Will Ferrell and Adam McKay

A Look At Will Ferrell’s ‘Reagan’ Script Shows Alzheimer’s Would Have Been Handled Tastefully

The news that Will Ferrell would play American president Ronald Reagan, within two days time since it was announced, made headlines again with news that the comedic actor would end up backing out of the deal, according to the Hollywood Reporter.

Those same reports say that this was due to the pressure from the Reagan family and others, who questioned the actor’s views on Alzheimer’s, which The Inquisitr also reported on.

Media sources reported that the script for a satirical comedy called Reagan would focus on the President’s second term as he showed signs of the debilitating disease.

The Reagans stand next to U.S.S. Ronald Reagan model, 1996
The Reagans stand before a model of the U.S.S. Ronald Reagan two years after Ronald Reagan was diagnosed with Alzheimer’s. [Image via Wikimedia| Public Domain]
But the Hollywood Reporter points out that, according to a rep for Will Ferrell, he had never officially finalized a deal to do the project and had only considered it.

“The Reagan script is one of a number of scripts that had been submitted to Will Ferrell which he had considered. While it is by no means an ‘Alzheimer’s comedy’ as has been suggested, Mr. Ferrell is not pursuing this project.”

Thus far, the media has reported that the former President’s daughter, Patti Davis, wrote and published an open letter on her site addressed to Will Ferrell over his consideration, but she also told Page Six what she thought of it.
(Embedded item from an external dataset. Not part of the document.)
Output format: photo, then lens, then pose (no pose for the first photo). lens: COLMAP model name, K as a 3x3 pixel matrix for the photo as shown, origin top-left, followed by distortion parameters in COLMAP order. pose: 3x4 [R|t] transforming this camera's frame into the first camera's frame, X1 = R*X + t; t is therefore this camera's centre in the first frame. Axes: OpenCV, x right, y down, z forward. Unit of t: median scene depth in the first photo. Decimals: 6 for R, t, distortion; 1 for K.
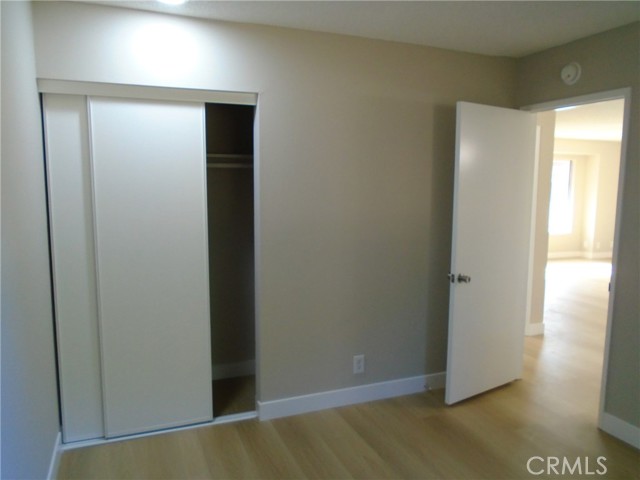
lens RADIAL K [[487.5, 0, 321.1], [0, 487.5, 235.4], [0, 0, 1]] dist [-0.020467, 0.010732]
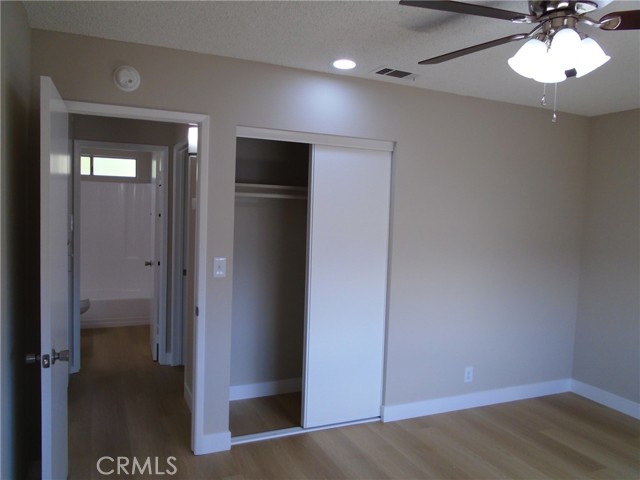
lens RADIAL K [[477.2, 0, 320.0], [0, 477.2, 240.0], [0, 0, 1]] dist [-0.004980, 0.002974]
pose [[0.998999, 0.030240, 0.032971, -0.318590], [-0.028544, 0.998303, -0.050748, 0.011421], [-0.034450, 0.049756, 0.998167, -0.135862]]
“There’s nothing funny about Alzheimer’s. It is terrifying for the families of those who suffer from it. They live with the fear [of] what will change next, they have to live with this terror and grief every day. This movie is cruel, not just to my father, but to the millions of people who have the disease, and the millions more who care for them and watch them suffer every day.”

Hollywood Reporter got hold of the script, which they detail in their article as they wonder — in light of the backlash from the family — why the script was getting so much positive attention from producers if it had anything that was truly offensive.
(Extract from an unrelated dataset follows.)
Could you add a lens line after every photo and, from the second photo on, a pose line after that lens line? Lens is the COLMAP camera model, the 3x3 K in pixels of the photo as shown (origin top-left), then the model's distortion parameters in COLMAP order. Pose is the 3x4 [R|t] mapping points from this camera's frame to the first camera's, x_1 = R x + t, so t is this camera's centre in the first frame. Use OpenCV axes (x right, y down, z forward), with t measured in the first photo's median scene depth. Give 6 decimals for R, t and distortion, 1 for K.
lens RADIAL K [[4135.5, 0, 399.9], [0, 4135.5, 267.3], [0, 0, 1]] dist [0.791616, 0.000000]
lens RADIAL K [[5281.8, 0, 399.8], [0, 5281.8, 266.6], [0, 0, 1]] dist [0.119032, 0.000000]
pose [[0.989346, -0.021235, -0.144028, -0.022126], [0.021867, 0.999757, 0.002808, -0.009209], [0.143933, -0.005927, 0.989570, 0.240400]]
The article does make clear that Will Ferrell’s production company — which is shared by award-winning writer Adam McKay — was also tied to the script.

Will Ferrell at a Sydney premiere for The Campaign 2012.
Will Ferrell during the Sydney premiere of The Campaign in 2012. [Image by Eva Rinaldi via Flickr | CC BY-SA 2.0]
Now that he’s reportedly backed out, it’s likely that his production company might have gone with him too.

But the article also seems to point out why the project would have been appropriate for the brand of comedy Will Ferrell and Adam McKay are known for, adding that the script is very smart.

“It turns out Reagan is actually a good-natured and well-researched comedy that offers an ‘alternate take’ on seismic events in American history — a direct descendent of 1999’s Dick, in which Kirsten Dunst and Michelle Williams play ditzy teens who unwittingly bring down Richard Nixon.”

The main point of the article overall seems to be that the subject of Alzheimer’s is handled with care.

Among those in the family who publicly lashed out, some followed up with another response to the news that Will Farrell would not pursue the project.

Despite the fact that media sources have said that Will Ferrell backed out of the project because of the response from the Reagan family; another article by Page Six writes that they’ve tried to get confirmation from the Ferrell team to see if that was the case but have not received a response.

In one of the Hollywood Reporter articles previously referred to, the Alzheimer’s Association’s also had something to say about the initial news.

“Would filmmakers consider using a fatal form of cancer or another deadly disease for comedy? It’s time to stop this forever.”

Many sources have tried to clarify since Will Ferrell’s name was associated with the Reagan script that the president was not diagnosed with Alzheimer’s until 1994, long after he had completed his second term.